The Dublin shopping district was surprisingly posh. According to Rachel, the stores were more expensive than the stores on the Champs d’elysee in Paris. There was nothing to stop us from browsing, however, so we window-shopped our way down the street. I was on the look out for the statue of Molly Malone that was supposed to be in that district. “Molly Malone” is the most polished song in my dad’s extremely limited repertory at the piano, and I grew up listening to him hammer out the tale of the Irish fishmonger who died of a fever. The song has little to recommend it other than a simple chord structure, but I took a picture any way because of the sentimental associations. Rachel told us that Dubliners are notorious for their lack of respect to public monuments and the statue of Molly Malone was more colloquially known as “the tart with the cart,” but after seeing her bronze cleavage I would say that that is an apt title.
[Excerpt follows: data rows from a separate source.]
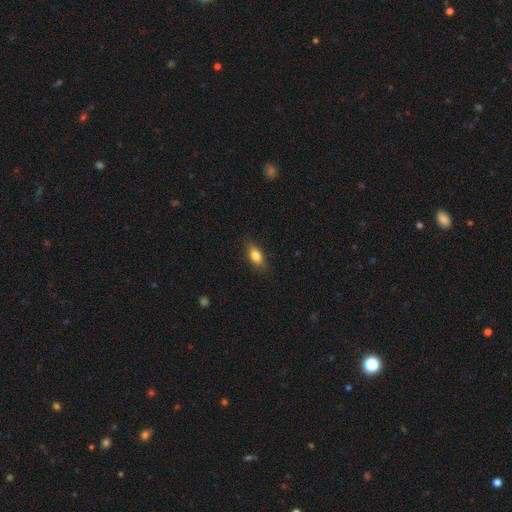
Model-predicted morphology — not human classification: smooth_or_featured: smooth (p=0.82) [alt: featured or disk p=0.10]
how_rounded: in between (p=0.83) [alt: cigar-shaped p=0.10]
merging: none (p=0.84) [alt: minor disturbance p=0.12]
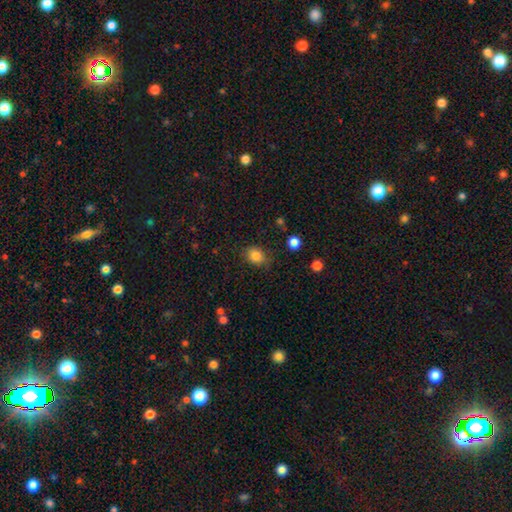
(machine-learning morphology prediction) Q: Smooth or featured?
A: smooth (85%); runner-up: star or artifact (10%)
Q: How rounded?
A: in between (53%); runner-up: round (46%)
Q: Merging?
A: none (74%); runner-up: minor disturbance (19%)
We went for a quick bite at a food pavilion, and then spent the rest of the day shopping for souvenirs and roaming the streets. After a while it grew dark, and we had a plane to catch so we started to walk back. Rachel, at her most Jewish motherly, decided that it was crucial we eat before going on the plane, so we stopped at a pub that was serving a Sunday carvery. Apparently the pub was the same pub Bill Clinton had eaten at when he visited Dublin, and they had preserved the glass that he drank from and hung it over the bar. If the place was good enough for the last decent person to govern America, it was good enough for us, and despite having eaten a late lunch only an hour or so before, we were served a heaping plate of meat, potatoes and veggies. Stuffed, we tottered back to Rachel’s and got our luggage together. Rachel said that there were many attractions that we missed -- Saint Valentine’s collar bone was supposed to be in Dublin, along with the church that saw the first performance of Handel’s Messiah, but we had a plane to catch, so we had to content ourselves with Rachel’s stories.
When we had said our goodbyes to the kids and given our thanks to Rachel and Michael we were driven to the airport. I had had a lot of work due the next week, and papers coming up that I need to start research for, so I was a little wary about taking the weekend off to fly to Dublin. In the end, though, I’m really glad I did. Not only did I get to see a fantastic city, but I got to catch up with a branch of the family that I never see. There’s a lot to be said for traveling when you study abroad, but even more to be said when traveling abroad feels like coming home.